The original purpose of President Obama's trip to Texas was to do some fund-raising and talk about the economy, but since 52,000 unaccompanied children have crossed the U.S. border this year in a situation Obama recently dubbed an "urgent humanitarian crisis," there was no way he could leave the state without talking immigration. While he refused lawmakers' calls for a presidential tour of the border, saying, "I'm not interested in photo-ops," he did meet with Governor Rick Perry about the crisis. Then, the president publicly challenged Perry to help him convince Republicans to approve the $3.7 billion he's requested from Congress to deal with the situation at the border. "The problem here is not major disagreement around the actions that could be helpful," Obama said afterward. "The challenge is, is Congress prepared to act to put the resources in place to get this done?"

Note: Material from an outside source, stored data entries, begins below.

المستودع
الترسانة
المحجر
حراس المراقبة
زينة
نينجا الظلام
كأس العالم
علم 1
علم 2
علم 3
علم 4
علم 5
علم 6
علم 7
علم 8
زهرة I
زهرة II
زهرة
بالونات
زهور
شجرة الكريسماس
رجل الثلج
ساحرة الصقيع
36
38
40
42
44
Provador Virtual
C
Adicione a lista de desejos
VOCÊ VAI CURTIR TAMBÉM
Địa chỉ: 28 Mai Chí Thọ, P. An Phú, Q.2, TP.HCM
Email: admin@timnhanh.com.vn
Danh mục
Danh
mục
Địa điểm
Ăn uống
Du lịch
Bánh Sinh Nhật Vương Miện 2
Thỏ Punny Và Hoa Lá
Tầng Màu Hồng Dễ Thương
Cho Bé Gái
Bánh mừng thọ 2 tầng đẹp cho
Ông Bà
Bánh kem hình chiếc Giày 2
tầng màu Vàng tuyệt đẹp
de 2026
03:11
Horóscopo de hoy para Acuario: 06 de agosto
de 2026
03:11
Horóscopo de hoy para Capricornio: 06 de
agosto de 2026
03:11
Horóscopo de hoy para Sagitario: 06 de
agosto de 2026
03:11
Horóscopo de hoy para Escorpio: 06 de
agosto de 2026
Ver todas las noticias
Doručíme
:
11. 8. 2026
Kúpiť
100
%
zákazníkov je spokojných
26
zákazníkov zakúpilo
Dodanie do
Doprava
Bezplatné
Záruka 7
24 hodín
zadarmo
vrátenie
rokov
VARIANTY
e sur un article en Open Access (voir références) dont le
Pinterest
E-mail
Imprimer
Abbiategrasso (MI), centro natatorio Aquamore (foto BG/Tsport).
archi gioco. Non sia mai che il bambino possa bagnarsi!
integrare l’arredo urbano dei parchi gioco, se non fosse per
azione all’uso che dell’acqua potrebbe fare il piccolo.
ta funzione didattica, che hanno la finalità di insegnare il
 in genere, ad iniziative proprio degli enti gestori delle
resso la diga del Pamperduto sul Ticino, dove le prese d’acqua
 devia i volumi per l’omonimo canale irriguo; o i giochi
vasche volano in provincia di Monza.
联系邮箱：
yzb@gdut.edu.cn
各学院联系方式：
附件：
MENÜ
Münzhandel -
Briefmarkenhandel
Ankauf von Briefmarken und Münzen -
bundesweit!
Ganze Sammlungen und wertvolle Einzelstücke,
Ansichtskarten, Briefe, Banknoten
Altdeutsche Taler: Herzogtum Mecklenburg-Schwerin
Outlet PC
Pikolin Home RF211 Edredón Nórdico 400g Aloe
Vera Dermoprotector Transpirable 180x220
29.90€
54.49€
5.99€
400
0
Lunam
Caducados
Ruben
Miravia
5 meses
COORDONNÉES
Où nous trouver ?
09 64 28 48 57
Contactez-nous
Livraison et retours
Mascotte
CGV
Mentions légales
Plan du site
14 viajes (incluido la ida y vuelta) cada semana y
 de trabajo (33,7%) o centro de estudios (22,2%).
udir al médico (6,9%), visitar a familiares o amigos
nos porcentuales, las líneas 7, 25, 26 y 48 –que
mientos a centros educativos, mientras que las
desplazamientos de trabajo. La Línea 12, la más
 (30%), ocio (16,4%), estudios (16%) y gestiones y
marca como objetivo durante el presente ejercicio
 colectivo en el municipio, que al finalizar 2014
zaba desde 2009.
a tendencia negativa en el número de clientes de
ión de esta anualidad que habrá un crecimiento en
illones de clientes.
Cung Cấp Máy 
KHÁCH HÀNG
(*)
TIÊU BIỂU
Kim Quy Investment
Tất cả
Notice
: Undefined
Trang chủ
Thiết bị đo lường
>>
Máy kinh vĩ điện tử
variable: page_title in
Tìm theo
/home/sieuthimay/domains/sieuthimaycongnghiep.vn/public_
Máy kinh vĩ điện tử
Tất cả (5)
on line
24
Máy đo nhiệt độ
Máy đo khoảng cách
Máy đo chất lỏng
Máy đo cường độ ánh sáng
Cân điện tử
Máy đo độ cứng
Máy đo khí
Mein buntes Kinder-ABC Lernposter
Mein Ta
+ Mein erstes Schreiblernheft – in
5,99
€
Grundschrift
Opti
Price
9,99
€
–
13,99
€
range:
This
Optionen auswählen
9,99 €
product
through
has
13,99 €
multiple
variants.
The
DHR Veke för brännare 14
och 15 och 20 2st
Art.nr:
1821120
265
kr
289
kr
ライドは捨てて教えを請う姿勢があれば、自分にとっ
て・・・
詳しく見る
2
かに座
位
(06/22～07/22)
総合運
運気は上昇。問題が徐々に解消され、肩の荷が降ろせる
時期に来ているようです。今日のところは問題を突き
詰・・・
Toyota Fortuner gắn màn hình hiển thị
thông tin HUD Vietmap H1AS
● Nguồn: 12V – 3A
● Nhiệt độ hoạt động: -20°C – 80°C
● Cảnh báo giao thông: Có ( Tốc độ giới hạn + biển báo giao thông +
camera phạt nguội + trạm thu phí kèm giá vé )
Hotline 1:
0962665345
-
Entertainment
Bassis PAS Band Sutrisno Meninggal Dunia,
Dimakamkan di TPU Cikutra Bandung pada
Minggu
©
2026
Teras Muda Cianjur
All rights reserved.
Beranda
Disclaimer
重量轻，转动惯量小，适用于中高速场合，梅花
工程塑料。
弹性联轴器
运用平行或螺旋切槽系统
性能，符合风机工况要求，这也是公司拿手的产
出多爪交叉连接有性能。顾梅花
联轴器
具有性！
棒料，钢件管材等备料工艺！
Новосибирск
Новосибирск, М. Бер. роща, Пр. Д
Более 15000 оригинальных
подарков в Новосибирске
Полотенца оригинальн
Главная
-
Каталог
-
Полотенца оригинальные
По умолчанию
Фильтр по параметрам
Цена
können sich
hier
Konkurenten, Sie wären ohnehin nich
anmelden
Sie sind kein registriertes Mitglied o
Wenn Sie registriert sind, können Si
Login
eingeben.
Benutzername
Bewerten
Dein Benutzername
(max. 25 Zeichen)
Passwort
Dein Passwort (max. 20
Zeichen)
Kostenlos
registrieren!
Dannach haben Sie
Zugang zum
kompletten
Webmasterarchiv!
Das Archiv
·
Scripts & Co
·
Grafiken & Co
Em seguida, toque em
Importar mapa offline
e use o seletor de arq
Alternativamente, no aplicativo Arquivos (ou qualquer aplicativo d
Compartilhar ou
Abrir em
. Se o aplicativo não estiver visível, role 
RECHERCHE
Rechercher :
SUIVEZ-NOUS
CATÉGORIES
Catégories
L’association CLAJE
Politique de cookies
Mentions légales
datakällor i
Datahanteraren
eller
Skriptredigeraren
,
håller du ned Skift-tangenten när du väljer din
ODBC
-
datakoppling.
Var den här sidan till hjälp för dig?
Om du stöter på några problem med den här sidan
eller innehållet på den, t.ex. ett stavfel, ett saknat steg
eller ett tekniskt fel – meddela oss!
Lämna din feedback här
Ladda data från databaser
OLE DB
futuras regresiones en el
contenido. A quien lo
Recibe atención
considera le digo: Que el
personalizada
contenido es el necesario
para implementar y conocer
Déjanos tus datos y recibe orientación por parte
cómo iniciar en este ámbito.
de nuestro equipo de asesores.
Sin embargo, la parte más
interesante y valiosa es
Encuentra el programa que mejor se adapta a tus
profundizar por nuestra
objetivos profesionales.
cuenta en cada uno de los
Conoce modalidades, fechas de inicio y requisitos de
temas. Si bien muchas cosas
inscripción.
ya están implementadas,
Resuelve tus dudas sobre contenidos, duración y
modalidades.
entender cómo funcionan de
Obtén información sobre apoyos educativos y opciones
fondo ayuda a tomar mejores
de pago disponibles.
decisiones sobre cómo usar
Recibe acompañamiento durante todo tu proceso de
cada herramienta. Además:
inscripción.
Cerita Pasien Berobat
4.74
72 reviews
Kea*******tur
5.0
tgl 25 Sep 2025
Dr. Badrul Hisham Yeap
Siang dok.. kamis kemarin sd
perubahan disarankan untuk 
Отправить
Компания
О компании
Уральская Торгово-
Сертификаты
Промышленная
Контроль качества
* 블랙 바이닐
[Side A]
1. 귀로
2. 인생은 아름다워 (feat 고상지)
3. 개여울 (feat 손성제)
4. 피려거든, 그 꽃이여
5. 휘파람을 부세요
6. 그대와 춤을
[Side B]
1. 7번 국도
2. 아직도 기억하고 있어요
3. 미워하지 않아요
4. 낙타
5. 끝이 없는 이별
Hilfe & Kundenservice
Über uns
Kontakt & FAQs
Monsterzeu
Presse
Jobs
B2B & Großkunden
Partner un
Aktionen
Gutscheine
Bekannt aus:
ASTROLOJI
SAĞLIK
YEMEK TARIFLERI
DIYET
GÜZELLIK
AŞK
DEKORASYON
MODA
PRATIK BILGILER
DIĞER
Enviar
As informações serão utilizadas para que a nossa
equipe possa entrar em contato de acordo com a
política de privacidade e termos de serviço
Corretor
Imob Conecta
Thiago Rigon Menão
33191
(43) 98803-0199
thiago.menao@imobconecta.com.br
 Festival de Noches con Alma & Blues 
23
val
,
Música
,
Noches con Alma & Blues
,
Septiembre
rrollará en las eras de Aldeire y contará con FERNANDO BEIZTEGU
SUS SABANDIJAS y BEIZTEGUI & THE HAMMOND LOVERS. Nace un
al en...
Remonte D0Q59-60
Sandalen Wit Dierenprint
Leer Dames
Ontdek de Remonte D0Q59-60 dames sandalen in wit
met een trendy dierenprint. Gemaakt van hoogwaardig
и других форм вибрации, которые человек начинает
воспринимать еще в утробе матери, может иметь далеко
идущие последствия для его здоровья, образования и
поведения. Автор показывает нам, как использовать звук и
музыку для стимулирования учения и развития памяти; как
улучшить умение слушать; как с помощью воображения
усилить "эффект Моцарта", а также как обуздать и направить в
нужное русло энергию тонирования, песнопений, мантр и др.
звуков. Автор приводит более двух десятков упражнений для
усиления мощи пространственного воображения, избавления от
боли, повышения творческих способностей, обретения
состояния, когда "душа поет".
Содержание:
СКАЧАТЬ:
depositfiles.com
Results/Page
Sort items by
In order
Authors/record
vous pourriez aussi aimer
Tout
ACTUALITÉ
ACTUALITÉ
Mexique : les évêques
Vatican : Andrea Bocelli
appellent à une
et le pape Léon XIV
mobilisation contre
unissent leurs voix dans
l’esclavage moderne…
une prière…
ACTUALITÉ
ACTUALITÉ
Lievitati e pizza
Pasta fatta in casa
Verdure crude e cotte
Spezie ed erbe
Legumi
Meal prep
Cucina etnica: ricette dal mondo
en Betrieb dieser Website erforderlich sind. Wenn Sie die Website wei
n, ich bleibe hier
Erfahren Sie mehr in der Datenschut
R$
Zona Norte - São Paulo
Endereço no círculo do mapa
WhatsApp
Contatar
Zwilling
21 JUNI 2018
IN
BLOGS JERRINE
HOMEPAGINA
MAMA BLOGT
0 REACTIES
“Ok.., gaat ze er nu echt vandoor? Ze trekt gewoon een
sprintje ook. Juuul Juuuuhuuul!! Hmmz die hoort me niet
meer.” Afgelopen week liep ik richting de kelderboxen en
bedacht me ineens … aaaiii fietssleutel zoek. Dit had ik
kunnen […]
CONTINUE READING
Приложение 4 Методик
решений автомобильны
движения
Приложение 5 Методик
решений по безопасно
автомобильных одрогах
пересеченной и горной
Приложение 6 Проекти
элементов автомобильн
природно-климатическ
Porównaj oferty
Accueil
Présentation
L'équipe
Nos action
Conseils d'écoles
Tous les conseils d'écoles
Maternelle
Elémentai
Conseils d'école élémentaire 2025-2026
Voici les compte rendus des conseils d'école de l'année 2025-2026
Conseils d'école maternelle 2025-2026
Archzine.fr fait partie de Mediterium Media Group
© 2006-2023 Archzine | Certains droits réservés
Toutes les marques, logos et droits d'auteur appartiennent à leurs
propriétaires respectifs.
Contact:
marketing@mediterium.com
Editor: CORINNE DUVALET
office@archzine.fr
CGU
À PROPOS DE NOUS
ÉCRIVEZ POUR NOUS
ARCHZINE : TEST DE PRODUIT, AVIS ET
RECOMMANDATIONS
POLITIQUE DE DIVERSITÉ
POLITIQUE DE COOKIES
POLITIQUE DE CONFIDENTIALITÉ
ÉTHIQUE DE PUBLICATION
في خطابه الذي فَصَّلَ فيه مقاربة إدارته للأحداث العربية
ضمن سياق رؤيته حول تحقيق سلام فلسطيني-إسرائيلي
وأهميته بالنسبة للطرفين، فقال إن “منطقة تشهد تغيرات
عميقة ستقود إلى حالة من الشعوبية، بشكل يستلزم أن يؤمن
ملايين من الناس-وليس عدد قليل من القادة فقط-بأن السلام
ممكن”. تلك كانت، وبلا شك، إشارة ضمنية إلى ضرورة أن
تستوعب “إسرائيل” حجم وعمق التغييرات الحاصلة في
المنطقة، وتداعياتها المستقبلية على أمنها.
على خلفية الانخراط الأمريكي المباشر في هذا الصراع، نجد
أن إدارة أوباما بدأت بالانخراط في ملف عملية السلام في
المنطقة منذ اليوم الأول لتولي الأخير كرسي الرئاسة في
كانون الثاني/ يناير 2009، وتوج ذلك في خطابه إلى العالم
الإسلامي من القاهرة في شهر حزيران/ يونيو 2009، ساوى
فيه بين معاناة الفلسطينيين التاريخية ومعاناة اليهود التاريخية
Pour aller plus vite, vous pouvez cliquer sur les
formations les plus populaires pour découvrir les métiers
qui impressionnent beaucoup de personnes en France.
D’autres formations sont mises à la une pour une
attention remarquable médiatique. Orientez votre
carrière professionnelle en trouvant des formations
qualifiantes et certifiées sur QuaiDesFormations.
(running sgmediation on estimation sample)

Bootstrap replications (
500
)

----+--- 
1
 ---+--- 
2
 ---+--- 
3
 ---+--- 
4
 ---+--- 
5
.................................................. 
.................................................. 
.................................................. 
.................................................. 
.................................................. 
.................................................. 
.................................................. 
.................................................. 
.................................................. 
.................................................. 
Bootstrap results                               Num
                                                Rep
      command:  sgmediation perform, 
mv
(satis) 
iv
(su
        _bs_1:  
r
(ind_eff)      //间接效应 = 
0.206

Obama said he asked Perry, "Are folks more interested in politics, or are they more interested in solving the problem?" The answer actually came shortly before the press conference started. While Obama said there's "nothing that the governor indicated he’d like to see that I have a philosophical objection to," Perry painted their meeting in a much different light. "Five hundred miles south of here in the Rio Grande Valley there is a humanitarian crisis unfolding that has been created by bad public policy, in particular the failure to secure the border," Perry said in a statement. "Securing the border is attainable, and the president needs to commit the resources necessary to get this done."
The president says that's precisely what why he requested emergency aid from Congress. The money would go toward caring for the children who are already here, increasing the number of border patrol agents, and adding more immigration judges to speeding up deportation proceedings. Congressional Republicans agree that the situation is untenable and want the federal government to beef up border security, but House Speaker John Boehner hasn't committed to bringing the bill to a vote. "If we don't secure the border, nothing's going to change," Boehner said. "And if you look at the president's request, it's all more about continuing to deal with the problem."
On Wednesday, congressional Republicans said that Congress shouldn't pass the emergency funding bill unless they also change the 2008 law that's contributing to the crisis. Under the law President George W. Bush signed, which was aimed at curbing human trafficking, children who are not from Mexico or Canada must remain in the United States and have their case heard in immigration court, rather than being deported immediately. Obama wants to change the law too, and is actually getting more pushback on the issue from Democrats, who say the law is needed to protect children fleeing violence and abuse.
According to The Wall Street Journal, Boehner said at a closed-door conference with House Republicans on Wednesday that he hopes they can address the border crisis before their five-week summer break. That means there's hope for a deal before August, but it seems unlikely that the emergency aid bill will pass through Congress quickly, if at all. While everyone wants to fix the problem, there doesn't seem to be much enthusiasm for the solution that helps Obama out of a tricky political situation just months before the midterms.